[Stored data entries]

________________________________________

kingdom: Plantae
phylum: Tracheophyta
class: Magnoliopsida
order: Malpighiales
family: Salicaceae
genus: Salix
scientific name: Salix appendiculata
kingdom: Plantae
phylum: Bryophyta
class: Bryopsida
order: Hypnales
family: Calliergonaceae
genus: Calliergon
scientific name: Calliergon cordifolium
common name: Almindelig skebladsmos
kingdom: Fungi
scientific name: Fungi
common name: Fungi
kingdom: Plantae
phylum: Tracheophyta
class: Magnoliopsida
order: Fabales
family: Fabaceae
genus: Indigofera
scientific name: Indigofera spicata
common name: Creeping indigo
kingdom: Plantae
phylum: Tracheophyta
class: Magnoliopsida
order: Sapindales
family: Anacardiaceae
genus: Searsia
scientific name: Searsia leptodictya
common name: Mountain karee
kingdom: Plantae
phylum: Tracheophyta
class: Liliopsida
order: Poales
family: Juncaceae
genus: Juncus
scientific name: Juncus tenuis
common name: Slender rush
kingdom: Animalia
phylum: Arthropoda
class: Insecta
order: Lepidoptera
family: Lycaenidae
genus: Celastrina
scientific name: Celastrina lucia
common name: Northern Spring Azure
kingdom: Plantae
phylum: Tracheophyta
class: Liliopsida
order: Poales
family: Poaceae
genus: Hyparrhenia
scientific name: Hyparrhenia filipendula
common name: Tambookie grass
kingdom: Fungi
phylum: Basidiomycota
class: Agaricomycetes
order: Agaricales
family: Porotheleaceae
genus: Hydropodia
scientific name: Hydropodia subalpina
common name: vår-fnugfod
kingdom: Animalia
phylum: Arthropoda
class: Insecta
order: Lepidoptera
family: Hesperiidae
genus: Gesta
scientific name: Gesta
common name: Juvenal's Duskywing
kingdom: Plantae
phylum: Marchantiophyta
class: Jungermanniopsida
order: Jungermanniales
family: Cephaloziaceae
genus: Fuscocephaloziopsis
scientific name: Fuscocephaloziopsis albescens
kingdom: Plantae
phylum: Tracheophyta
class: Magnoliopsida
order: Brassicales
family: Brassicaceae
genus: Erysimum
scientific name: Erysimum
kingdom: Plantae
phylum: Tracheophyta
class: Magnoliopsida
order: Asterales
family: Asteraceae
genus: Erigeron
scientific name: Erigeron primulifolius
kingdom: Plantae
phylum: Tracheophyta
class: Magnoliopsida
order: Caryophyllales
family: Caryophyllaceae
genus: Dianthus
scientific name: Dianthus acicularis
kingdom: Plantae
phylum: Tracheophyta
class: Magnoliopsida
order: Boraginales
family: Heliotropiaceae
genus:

________________________________________

Return every line of the listing above without any changes, from the first line to the last.

_Correct response_:
kingdom: Plantae
phylum: Tracheophyta
class: Magnoliopsida
order: Malpighiales
family: Salicaceae
genus: Salix
scientific name: Salix appendiculata
kingdom: Plantae
phylum: Bryophyta
class: Bryopsida
order: Hypnales
family: Calliergonaceae
genus: Calliergon
scientific name: Calliergon cordifolium
common name: Almindelig skebladsmos
kingdom: Fungi
scientific name: Fungi
common name: Fungi
kingdom: Plantae
phylum: Tracheophyta
class: Magnoliopsida
order: Fabales
family: Fabaceae
genus: Indigofera
scientific name: Indigofera spicata
common name: Creeping indigo
kingdom: Plantae
phylum: Tracheophyta
class: Magnoliopsida
order: Sapindales
family: Anacardiaceae
genus: Searsia
scientific name: Searsia leptodictya
common name: Mountain karee
kingdom: Plantae
phylum: Tracheophyta
class: Liliopsida
order: Poales
family: Juncaceae
genus: Juncus
scientific name: Juncus tenuis
common name: Slender rush
kingdom: Animalia
phylum: Arthropoda
class: Insecta
order: Lepidoptera
family: Lycaenidae
genus: Celastrina
scientific name: Celastrina lucia
common name: Northern Spring Azure
kingdom: Plantae
phylum: Tracheophyta
class: Liliopsida
order: Poales
family: Poaceae
genus: Hyparrhenia
scientific name: Hyparrhenia filipendula
common name: Tambookie grass
kingdom: Fungi
phylum: Basidiomycota
class: Agaricomycetes
order: Agaricales
family: Porotheleaceae
genus: Hydropodia
scientific name: Hydropodia subalpina
common name: vår-fnugfod
kingdom: Animalia
phylum: Arthropoda
class: Insecta
order: Lepidoptera
family: Hesperiidae
genus: Gesta
scientific name: Gesta
common name: Juvenal's Duskywing
kingdom: Plantae
phylum: Marchantiophyta
class: Jungermanniopsida
order: Jungermanniales
family: Cephaloziaceae
genus: Fuscocephaloziopsis
scientific name: Fuscocephaloziopsis albescens
kingdom: Plantae
phylum: Tracheophyta
class: Magnoliopsida
order: Brassicales
family: Brassicaceae
genus: Erysimum
scientific name: Erysimum
kingdom: Plantae
phylum: Tracheophyta
class: Magnoliopsida
order: Asterales
family: Asteraceae
genus: Erigeron
scientific name: Erigeron primulifolius
kingdom: Plantae
phylum: Tracheophyta
class: Magnoliopsida
order: Caryophyllales
family: Caryophyllaceae
genus: Dianthus
scientific name: Dianthus acicularis
kingdom: Plantae
phylum: Tracheophyta
class: Magnoliopsida
order: Boraginales
family: Heliotropiaceae
genus:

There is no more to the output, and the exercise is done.